下にあるグノーシス派についての文書では、キリスト教国で異端の書物を持つことはどう扱われたとされているか。

• **文書抜粋**
-------------------------

その頃のキリスト教は、一貫性を持った統一された教義を暗中模索していたようである。そこで司教であったエレイナイオスが『異端反駁』の執筆をし、グノーシス派を異端と断じて目の敵にしたのである。権威を用いて真っ向から対立していた思想を消し去ろうとしたのである。そして、統一を図るために、現在の四福音書を含む文書のみを聖書の正典として位置づけ、他の数多くのキリスト教文書は闘争ゆえに、次々と破棄され、失われていったのである。キリスト教司教たちによって、完全に支配されたキリスト教国では、異端としての書物を持つことは犯罪行為とされた。さらに、正統派は教会の外に「救済はない」と宣言したのである。グノーシス派の教徒らは、カトリックと呼ばれる多数の目から隠れるため、またイエスに関する秘密の伝承を破壊から救うため、荒野の洞窟や土中に禁書をしたため、大地に望みを託したのであった。
正統派の主張:
「神の子イエス・キリストだけが、人間であると同時に神でもある」
「教会の外には真の救済はない」
「人間を神から区別するものは、本質的相違の他に、人間の罪であるという伝統的ユダヤの教えに従う」
「肉体の復活を否定する者は異端者である」
グノーシス派主張:
「普通の人間も神と直接交わることができる」
「罪ではなく、無知が人を苦悩に巻き込む」
「人間の魂の内部で神性の火花が散り、神との結びつきを取り戻す。この覚醒の中にこそ、救いが存在する。覚醒のためには師の導きが必要であり、それがキリストの役割であり、キリストの教えを完全に理解した者は、キリストその人と同様の神性を持ち得る」
 
 
 教義を重んじる正統派の聖職者たちを「偽りの祭司」と准えてイエスの真の姿を理解するように迫ったことなど『ユダの福音書』には明らかにされているようである。
 私たちがキリスト教と呼んでいるもの、伝統と確認しているものが、実際には多数の資料の中から選択された、ごくわずかな特定の資料に基づいていたものであったという驚くべき真実が明らかになりつつある。 いったい誰が、何の理由でこれらを選択し、他の文書を異端として追放したか? 基準になったものは、キリスト教の教義を統一するため、制度化された宗教としての発展に反するような意味合いを持つ思想は、「異端」であり、発展を暗に支持するような思想であれば、「正統」として認められたというのである。 恐るべし宗教のからくりと言わざる得ない…。
 
グノーシス派の主張する奥義は、自己の最も深いレベルで認識することは、同時に神を認識することだとしており、次の問題の認識に達した人のことであるとしている。
* われわれは何者であったか。また何になったのか。
* われわれはどこにいたのか。どこへ行こうとしているのか。
* われわれは何から解き放たれているのか。
* 誕生とは何か、また再生とは何か。

-------------------------

• **データ抜粋**
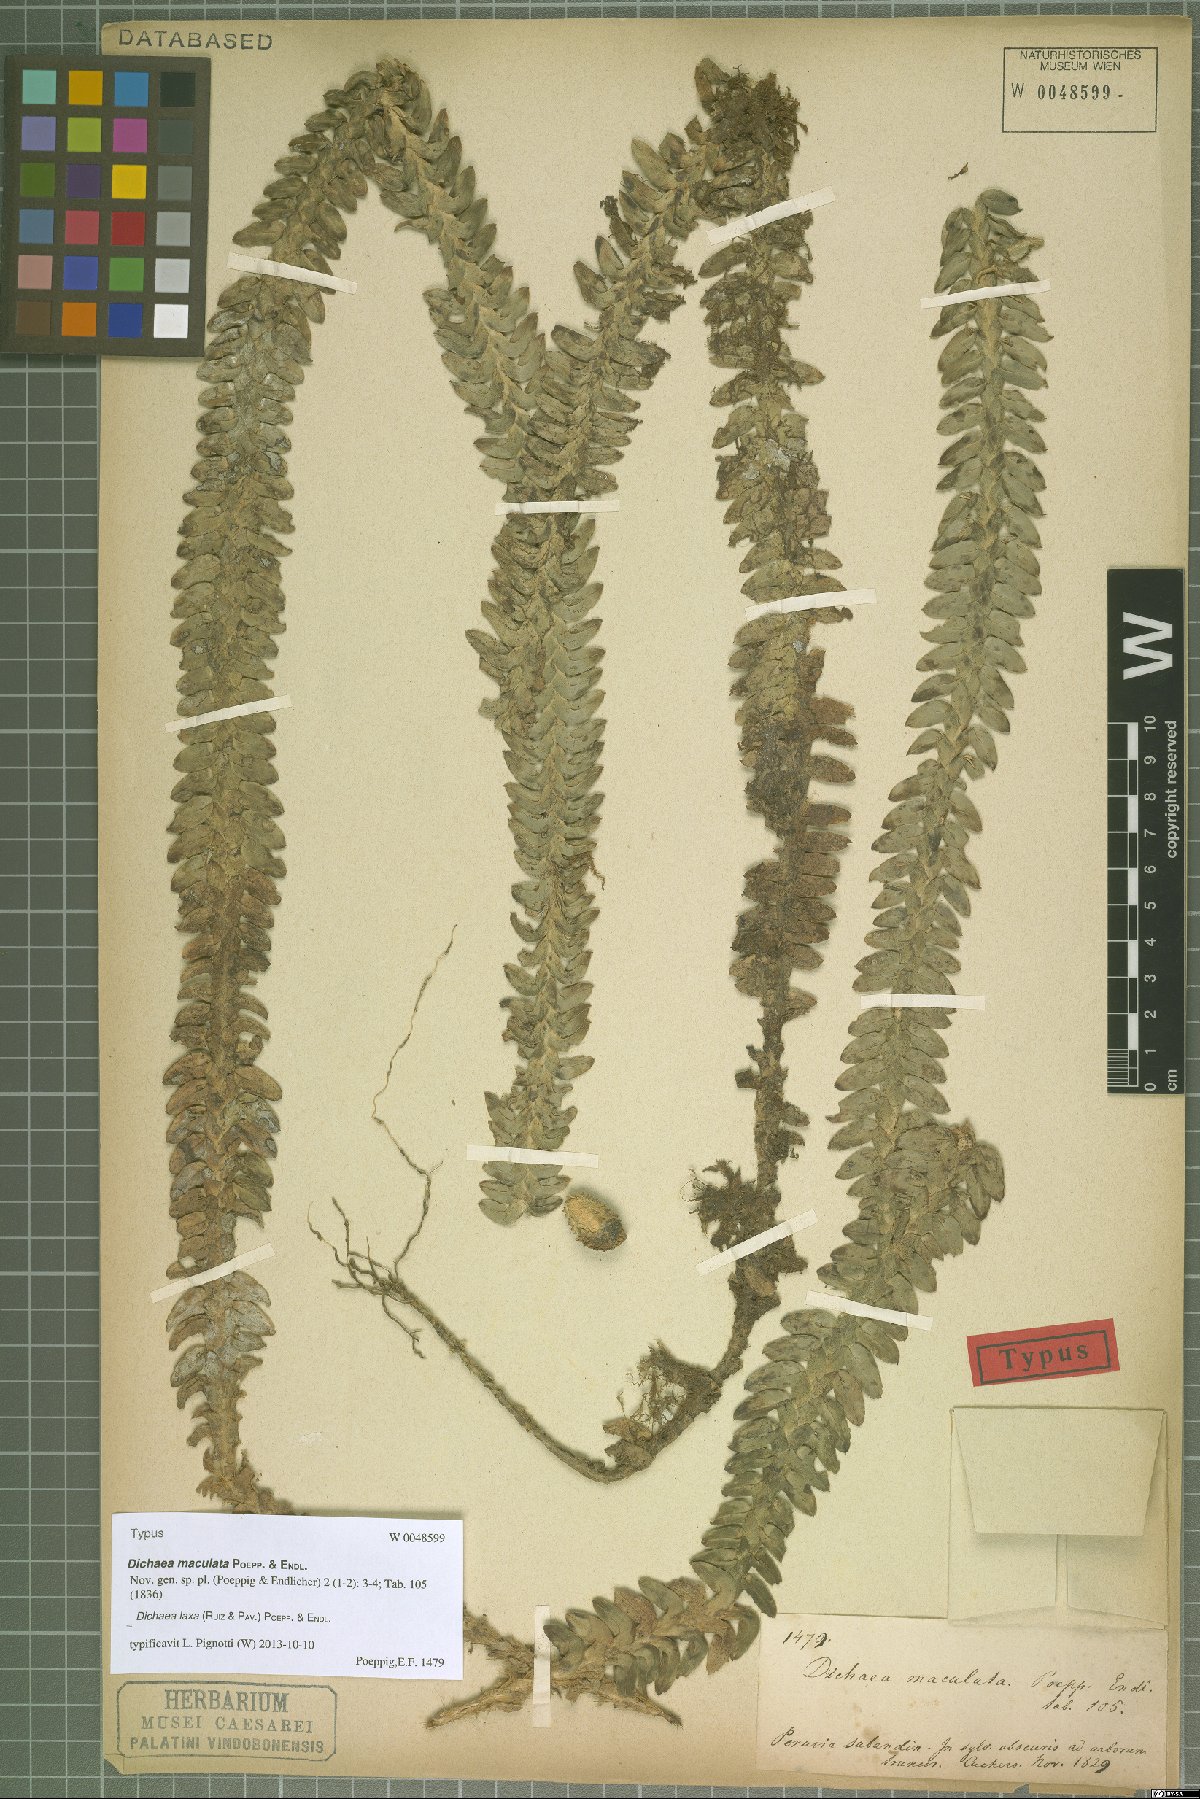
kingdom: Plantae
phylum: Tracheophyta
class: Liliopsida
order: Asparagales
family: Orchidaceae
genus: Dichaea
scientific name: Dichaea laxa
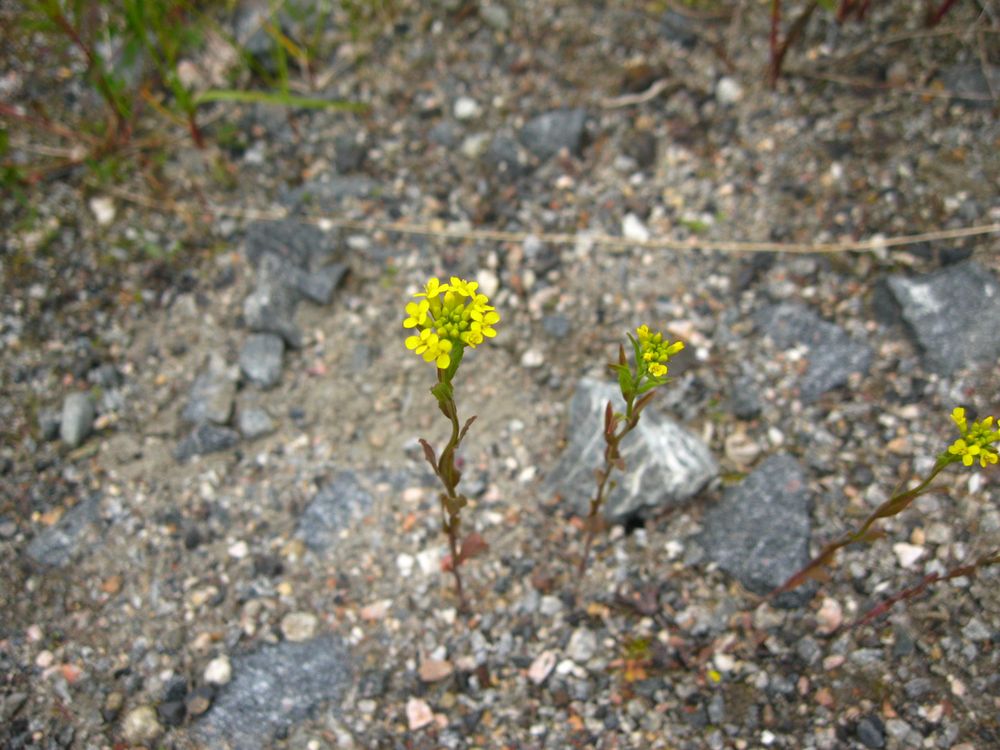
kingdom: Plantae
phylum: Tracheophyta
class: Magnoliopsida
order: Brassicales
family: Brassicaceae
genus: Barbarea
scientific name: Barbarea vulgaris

-------------------------

• **解答**
キリスト教司教たちに完全に支配されたキリスト教国では、犯罪行為とされた。